Он молча смотрел на нее.
– Во сне я ехала в автобусе и слышала объявление: «“Торговый центр”, следующая – “Сквер «Лесная сказка»”». На меня все смотрели, потому что я была босая.
– Когда я нашел тебя, на тебе были ботинки, – сказал он. – Сейчас глянем, что это за «Лесная сказка».
Он достал ноутбук, открыл браузер.
– Автобус М87. Маршрут от метро «Выхино» до метро «Орехово». Похоже, ты на этом автобусе и приехала сюда.
– Из Выхино? Да я там никогда не бывала!
– Точно?
– Не знаю… – В голосе ее появилось раздражение. – Никаких ассоциаций с Выхино.
– На маршруте – тридцать три остановки. Может, ты села на одной из них…
– Хочешь проверить? И сколько времени это займет? А если я не москвичка, а приезжая, плохо знаю Москву? И потом, на окраинах улицы выглядят одинаково…
– М-да, – пробормотал Полусветов. – Если всерьез за это браться, то на каждой остановке надо выйти, погулять, осмотреться… всё это займет от двух недель до месяца… ты могла приехать на метро, сесть на любой остановке… в общем, перспектива так себе…
Она прошла на кухню, закурила.
Полусветов сел напротив.
– Кора…
– Я не знаю, кто я, где живу, кто мои родители и друзья… А эти гопники в парке – откуда они меня знают? Почему, черт возьми, в автобусе я была босой? Бред… – Подняла глаза. – Лев, ты понимаешь, что ты – единственный в мире человек, которого я знаю?
Он кивнул.
– Не бросай меня… – Голос ее задрожал. – Пожалуйста…
Он сел рядом с ней, обнял.
– Не бойся. Ничего не бойся.
– Я, конечно, так себе товар…
– Вот этого не надо, ладно? Это стилистический сбой. Ты так не говоришь – у тебя речь нормальной интеллигентной женщины, а «так себе товар» – из узуса провинциальной хабалки.
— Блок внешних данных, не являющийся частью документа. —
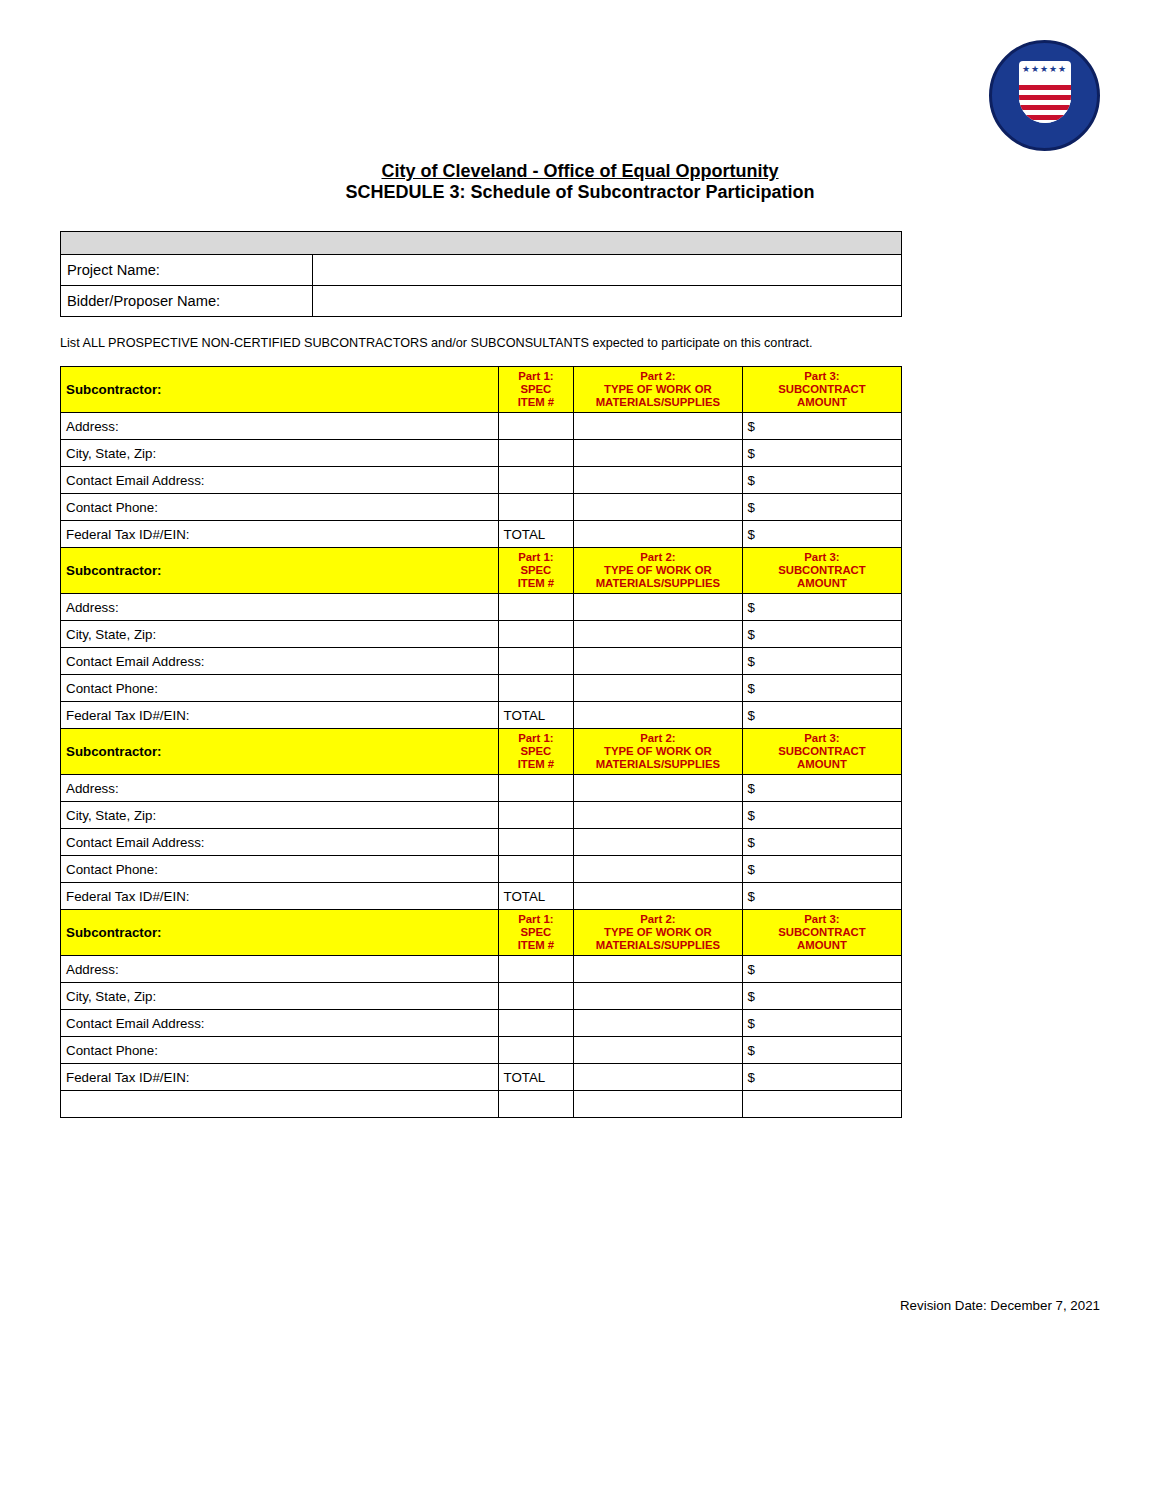CITY OF CLEVELAND OHIO
★★★★★
City of Cleveland - Office of Equal Opportunity
SCHEDULE 3: Schedule of Subcontractor Participation
| Project Name: | |
| Bidder/Proposer Name: | |
List ALL PROSPECTIVE NON-CERTIFIED SUBCONTRACTORS and/or SUBCONSULTANTS expected to participate on this contract.
| Subcontractor: | Part 1: SPEC ITEM # | Part 2: TYPE OF WORK OR MATERIALS/SUPPLIES | Part 3: SUBCONTRACT AMOUNT |
| Address: | | | |
| City, State, Zip: | | | |
| Contact Email Address: | | | |
| Contact Phone: | | | |
| Federal Tax ID#/EIN: | TOTAL | | |
| Subcontractor: | Part 1: SPEC ITEM # | Part 2: TYPE OF WORK OR MATERIALS/SUPPLIES | Part 3: SUBCONTRACT AMOUNT |
| Address: | | | |
| City, State, Zip: | | | |
| Contact Email Address: | | | |
| Contact Phone: | | | |
| Federal Tax ID#/EIN: | TOTAL | | |
| Subcontractor: | Part 1: SPEC ITEM # | Part 2: TYPE OF WORK OR MATERIALS/SUPPLIES | Part 3: SUBCONTRACT AMOUNT |
| Address: | | | |
| City, State, Zip: | | | |
| Contact Email Address: | | | |
| Contact Phone: | | | |
| Federal Tax ID#/EIN: | TOTAL | | |
| Subcontractor: | Part 1: SPEC ITEM # | Part 2: TYPE OF WORK OR MATERIALS/SUPPLIES | Part 3: SUBCONTRACT AMOUNT |
| Address: | | | |
| City, State, Zip: | | | |
| Contact Email Address: | | | |
| Contact Phone: | | | |
| Federal Tax ID#/EIN: | TOTAL | | |
Revision Date: December 7, 2021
Ты же знаешь, что такое узус?
Она кивнула.
– Твой язык – это язык женщины образованной, из хорошей семьи. Слушай, мы же тебя можем придумать – родители, друзья, профессия, привычки, вкусы… Ну, пока к тебе не вернется память – мы можем исходить из гипотетической биографии…
– Протез.
– Проблемы с памятью – проблемы медицинские, а в медицине протез – это просто протез… Ты сама можешь сочинить свою жизнь за неимением реальной; почему бы и нет? Как тебе?